I encourage my students to evaluate their peers whenever they are involved in discourse--both in side conversations as well as in class discussions. I implemented a system of Peer Evaluations, a process that involves students using silent hand signals, in order to give my students more voice in class. Some of my students want to say what they think and exert their opinions, but there isn't enough time for every student to share. Other students easily get distracted and need physical engagement to stay focused. Through Peer Evaluations, my students can share their thoughts and are pushed to stay focused throughout student discourse.

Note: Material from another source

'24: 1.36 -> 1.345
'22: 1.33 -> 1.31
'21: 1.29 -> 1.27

Rotations for Practice is a way to deliver new content in small, controlled doses in a station rotation context. Unlike Workshop, where students are more fluid and learning at their own pace, Rotations for Practice is done with groups that cycle to various stages of understanding of a concept. These stations always include a collaborative product, teacher led instruction, and practice or learning on technology.

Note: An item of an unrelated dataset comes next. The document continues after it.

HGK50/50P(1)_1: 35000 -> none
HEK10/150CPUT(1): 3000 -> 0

Weekly Online Homework is a strategy aimed at building up the expectations in class by infusing them into my students' home lives. On Monday, my students are assigned homework that is due on Friday of that week. I use the class website to drive this communication with my students and their parents. The homework that is assigned is differentiated because the assignments are from adaptive online content providers. In addition, my students learn to be responsible for themselves, leading to huge growth in their self-advocacy and learning. On Friday, rewards and consequences are tied to the Dojo Dollars class economy. Because of the online nature of the homework, it can be instantly graded.
The Vocab Blitz is a visual strategy used to teach concepts through the use of math vocabulary. Students answer deep questions about the relationship between words and math and earn tickets. They place these in the Raffle Jar, which we pick from on Fridays for a small prize. Math vocabulary just for the sake of knowing academic language is good, but the Vocab Blitz explicitly asks students to apply the terms, which allows me to build more rigorous questions and connect ideas (i.e. how volume connects to science). For example, by knowing what the dividend actually is, we have a shared language that we can use when trying to figure out if a problem is asking us to multiply or divide, and to connect to improper fractions' numerator when converting them.